## Exercise details
Reproduce the opening lines of the records exactly, up to and including the line in which "710 713 887" occurs.

[Dataset entries]
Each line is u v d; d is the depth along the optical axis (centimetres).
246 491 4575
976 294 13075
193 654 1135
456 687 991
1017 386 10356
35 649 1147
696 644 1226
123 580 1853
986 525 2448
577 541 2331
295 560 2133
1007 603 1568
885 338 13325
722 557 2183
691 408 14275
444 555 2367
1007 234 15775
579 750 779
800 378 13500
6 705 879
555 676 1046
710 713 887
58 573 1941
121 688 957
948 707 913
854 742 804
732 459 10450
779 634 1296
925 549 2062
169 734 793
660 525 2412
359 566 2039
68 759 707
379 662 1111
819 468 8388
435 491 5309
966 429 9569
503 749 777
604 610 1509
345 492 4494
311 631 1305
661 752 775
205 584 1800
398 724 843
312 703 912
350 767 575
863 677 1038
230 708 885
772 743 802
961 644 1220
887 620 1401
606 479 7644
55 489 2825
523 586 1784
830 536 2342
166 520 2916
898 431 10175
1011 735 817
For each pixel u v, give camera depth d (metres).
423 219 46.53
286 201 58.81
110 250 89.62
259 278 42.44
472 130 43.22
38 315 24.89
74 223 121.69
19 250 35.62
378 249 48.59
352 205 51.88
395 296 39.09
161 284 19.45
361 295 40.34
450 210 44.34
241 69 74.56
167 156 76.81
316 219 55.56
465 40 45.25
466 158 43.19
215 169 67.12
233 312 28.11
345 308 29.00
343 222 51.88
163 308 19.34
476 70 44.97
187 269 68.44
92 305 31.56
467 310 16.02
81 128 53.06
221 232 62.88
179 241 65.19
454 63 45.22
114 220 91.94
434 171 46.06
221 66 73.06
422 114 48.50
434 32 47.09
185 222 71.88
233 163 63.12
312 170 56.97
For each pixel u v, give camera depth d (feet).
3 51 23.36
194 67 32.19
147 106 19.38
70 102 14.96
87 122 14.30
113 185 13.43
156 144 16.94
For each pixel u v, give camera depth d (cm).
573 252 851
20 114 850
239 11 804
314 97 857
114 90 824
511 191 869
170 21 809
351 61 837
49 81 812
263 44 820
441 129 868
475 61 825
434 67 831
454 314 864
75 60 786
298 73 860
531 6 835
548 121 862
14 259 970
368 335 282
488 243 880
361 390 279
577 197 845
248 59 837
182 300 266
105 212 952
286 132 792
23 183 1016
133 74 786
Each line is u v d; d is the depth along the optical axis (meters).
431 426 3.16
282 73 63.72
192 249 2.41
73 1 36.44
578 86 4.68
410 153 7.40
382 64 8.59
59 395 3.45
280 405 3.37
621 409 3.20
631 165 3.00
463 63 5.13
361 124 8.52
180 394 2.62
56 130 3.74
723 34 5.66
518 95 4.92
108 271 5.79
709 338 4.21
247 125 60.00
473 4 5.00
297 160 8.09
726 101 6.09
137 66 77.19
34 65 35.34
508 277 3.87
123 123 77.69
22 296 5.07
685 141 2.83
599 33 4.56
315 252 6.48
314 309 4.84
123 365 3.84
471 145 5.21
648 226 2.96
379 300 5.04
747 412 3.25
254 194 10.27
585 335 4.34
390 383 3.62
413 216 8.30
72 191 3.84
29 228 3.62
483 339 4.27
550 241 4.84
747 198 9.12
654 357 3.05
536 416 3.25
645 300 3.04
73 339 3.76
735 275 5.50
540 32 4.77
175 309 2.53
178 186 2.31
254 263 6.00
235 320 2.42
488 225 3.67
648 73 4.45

## Finished exercise
Each line is u v d; d is the depth along the optical axis (centimetres).
246 491 4575
976 294 13075
193 654 1135
456 687 991
1017 386 10356
35 649 1147
696 644 1226
123 580 1853
986 525 2448
577 541 2331
295 560 2133
1007 603 1568
885 338 13325
722 557 2183
691 408 14275
444 555 2367
1007 234 15775
579 750 779
800 378 13500
6 705 879
555 676 1046
710 713 887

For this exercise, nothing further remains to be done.